Taiwan and US officials were recently alarmed to see the Taiwan-invested Semiconductor Manufacturing Industrial Corporation set up shop in Shanghai to produce chips, the technology at the very heart of computers. The US$ 1.5 billion investment is just the first of six major foreign-funded semiconductor projects setting up in China. Once all six are operational in the coming five years, China could well surpass Japan to become the world’s second largest semiconductor maker, behind only the US. As China purchases machinery and raw materials from its neighbours as never before, China has accompanied its new economic leverage with diplomatic efforts designed to assure its trading partners that it offers cooperation, not competition. To compensate neighbours for lost jobs, China recently announced a “go global” campaign in which CEOs of Chinese companies are encouraged to seek investment opportunities in South-East Asia. As part of this effort, the Bank of China has opened branches in Thailand, Malaysia, and Singapore, and soon will reopen one in Jakarta.

One greatly improved bilateral relationship is that between China and Indonesia. Earlier this year, China’s state-owned offshore oil company, CNOOC, bought a large Indonesian oil and gas field owned by Spain’s Repsol-YPF for US$ 585 million. More recently, another oil company, PetroChina, outbid four rivals to buy the Indonesian assets of Devon Energy Corporation for US$ 262 million.

For her part Indonesian President Megawati Sukarnoputri has buried hostilities going back to 1965 and has visited China twice in the past year, hoping to

 

convince Beijing to award Jakarta a US$ 9 billion liquid natural gas contract to power the industries of southern China.

China is already a leading manufacturer. Singapore, for example, has lost more than 42,000 jobs to China in the last five years because of China's lower cost of doing business. And lower labour costs may cause multinationals in Malaysia to relocate their assembly plants to the mainland. Prime Minister Mahathir Mohamad has told Malaysians to stop viewing China as a “black hole” sucking foreign investment away from Asean. “We want to live with the fact that there is a China and it is going to be very prosperous, very big and economically powerful,” said Mahathir.

Increasingly, the US is finding itself in the same shoes Great Britain found itself towards the end of the 19th century, says Goldman Sachs Vice Chairman Courtis. “Back then, the UK was the dominant power in Europe and in the world, but a declining one,” says Courtis. “The US must realise that there is no power that is capable of dominating all of Asia. It’s not Japan, not India, and it’s certainly not China.”
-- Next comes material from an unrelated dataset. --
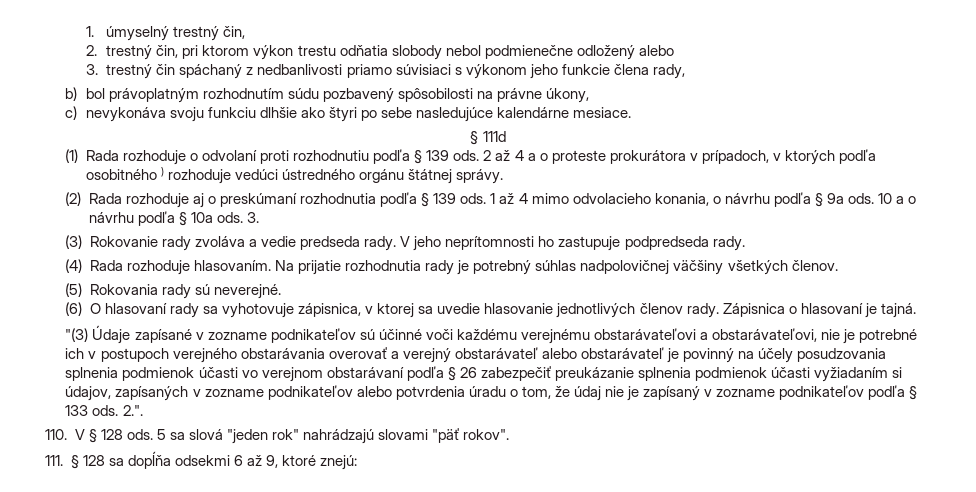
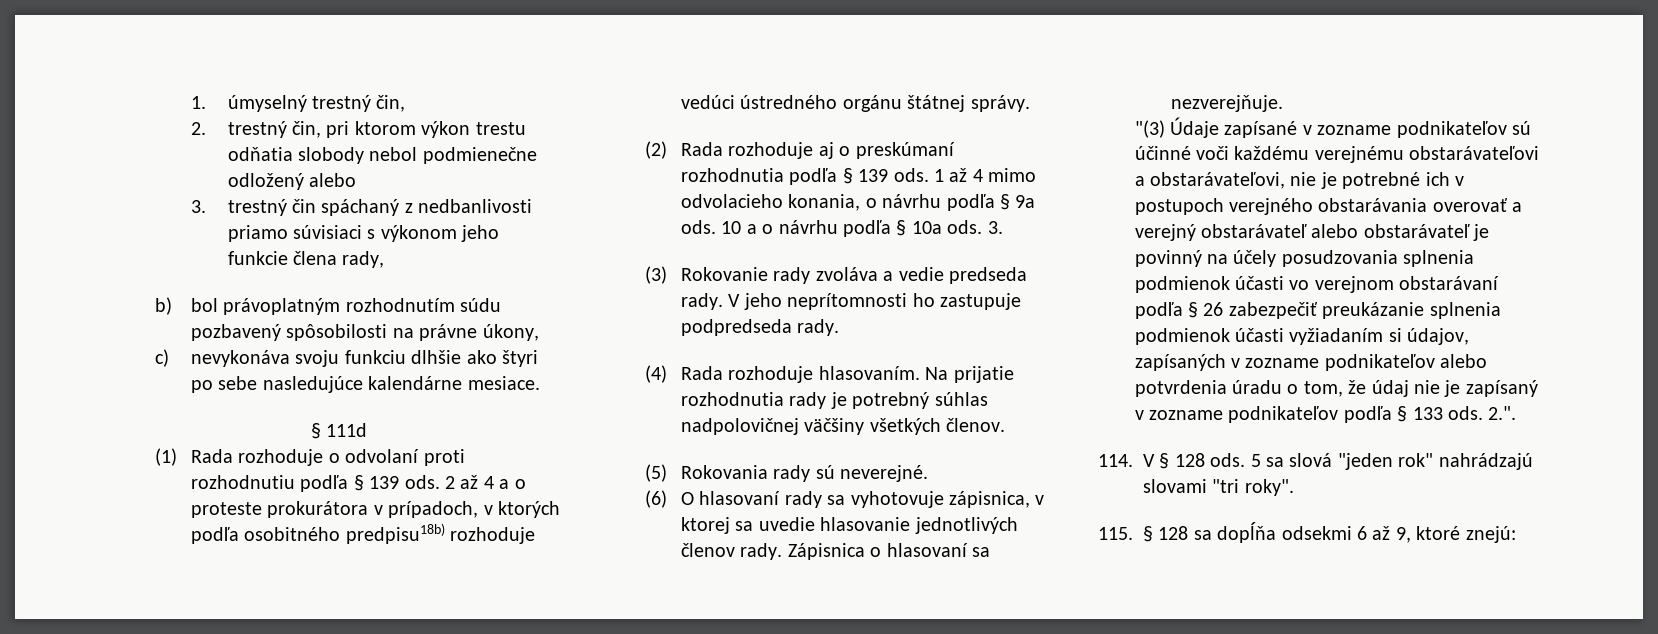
[160,167,164,177] ) -> [345,523,445,544] predpisu18b)
[864,303,916,318] je tajná. -> [971,547,990,557] [1170,95,1283,112] sa nezverejňuje.
[45,429,67,440] 110. -> [1098,454,1133,467] 114.
[432,428,510,443] [45,455,63,466] "päť rokov". // 111. -> [1212,479,1294,496] [1098,527,1133,540] "tri roky". // 115.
Maybe it is not the US either. Laurence Brahm, an American lawyer and entrepreneur based in Beijing and a noted author on China, claims American ideologues are trying to shift the blame overseas for what is clearly an American economic crisis. In addition, Brahm says China really isn’t competition for the US, not anywhere near. “China is just a US$ 1 trillion economy, while the US is a US$ 10 trillion economy,” says Brahm. “Let’s not forget that.”

In addition, Brahm says conservative Republicans gloss over the fact that America benefits hugely from China. He relates a personal story Chinese Premier Zhu Rongji shared with him. "Zhu was visiting the US and he needed a new pair of running shoes,” says Brahm, the author of the recent biography on the premier, Zhu Rongji and the Transformation of Modern China. “He sent an aide to go buy him a pair of Nikes. The pair of running shoes was ‘Made in China,’ but came with a price tag of $130. Zhu was surprised it was so expensive. He asked the aide to check the freight-on-board price of the pair of shoes when it left China’s ports. The aide came back and said ‘$5.’ Zhu was shocked. ‘You mean to say our manufacturers made only $5?’ the premier asked with incredulity. What the premier told me sums up the entire Sino-US relations for you. Much of the rest of that $130 price tag was pure profit for Nike and the American retailers.” In other words, good Sino-US relations are a winning combination, albeit with America winning much more handsomely than China.